A la table de poker, tout le monde n’est qu’amour. Jusqu’au bad beat, jusqu’à la carte de l’espace, jusqu’au carré d’As runner-runner qui vient écraser un full floppé. Jusqu’au re-buy de trop, jusqu’à la CB qui ne passe plus. Mais d’ici là, c’est l’amour qui passe.
Cette expression, je l’ai entendue la première fois de ma vie comme une lointaine mélopée des travailleuses du sexe faisant le tour des chambres de palace au Sénégal, en face du casino Terrou-bi. Un billet glissé prestement au veilleur de nuit, et un ballet fatigant, toute la nuit, de grattement aux portes et ces quatre mots répétés en boucle, lancinante invitation à un ailleurs du joueur fourbu et, le plus souvent, essoré.
Cette expression, je l’ai entendue pour la seconde fois à table, lors du Day 1D du Main Event du WiPT —qualifié presque par erreur via l’un des satellites express proposés dans l’après-midi. « C’est l’amour qui passe ! » ou le cri du coeur d’un joueur qui voit, par miracle, sa main à tapis splittée par un board égal aux deux joueurs. Avant, les adversaires présents à table avaient déjà résolu le conflit israélo-palestinien sur la thématique immuable du « tous citoyens du monde », décliné par un reg des Omaha de Charron au jeune joueur assis à côté de lui (« on s’en fiche d’où tu viens, qu’est-ce que tu veux que je te dise ! Je suis la nationalité que tu veux, mon ami !« ), fait meilleur ami avec son voisin de table qui n’avait, comme toujours, aucun autre point commun que celui de vouloir « toucher des cartes ».
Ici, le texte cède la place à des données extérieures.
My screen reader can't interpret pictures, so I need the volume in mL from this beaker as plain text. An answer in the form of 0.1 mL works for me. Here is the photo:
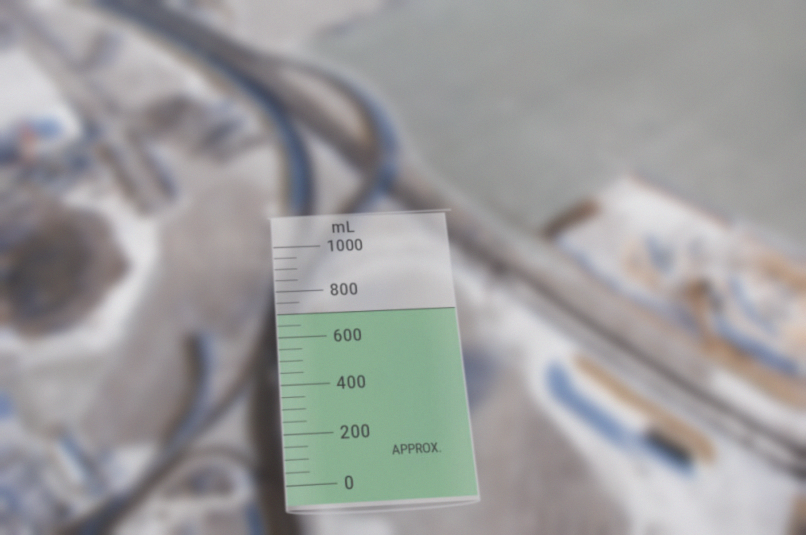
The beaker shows 700 mL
Le poker a toujours été un jeu socialisant, lissant, d’autant plus en tournoi où bien des routes mènent à un ticket de buy-in, surtout au WiPT, exemple jusqu’au boutiste du poker pour tous. Freerolls online ou live, satellites à quelques euros ou buy-in direct : tous les joueurs sont égaux devant les grandes lois de l’attraction des jetons et des cartes. Dans les (feu) cercles de jeux, tout comme dans les casinos de Las Vegas, c’est la mixité qui a toujours régné en maître. Pendant des années, j’ai passé mes nuits dans l’interlope Cercle Central (rue Frochot, fermé pour cause de « financement du grand banditisme et de cavale ») à croiser jeunes dealers les poches pleines de billets de 10€, prostituées lassées des bars à bouchon de Pigalle, vieux gamblers au teint gris et autres fêtards assoiffés de frissons encadrés par un portique de sécurité et des caméras de vidéo-surveillance. N’allez pas croire pour autant que l’amitié résiste au temps du jeu : au prochain bad beat, les invectives (contre l’impétrant, contre le croupier « chat noir », contre le destin ou le hasard —puisqu’ils sont deux faces d’un même Janus) explorseront, violentes et cathartiques. Mais au moins, pendant quelques heures, vous aurez fui le babillage vain des chaînes d’informations en continu, des fausses polémiques méta-politiques et des discours clivants à volonté. Tout cela vaut bien, au minimum, un buy-in de 500€.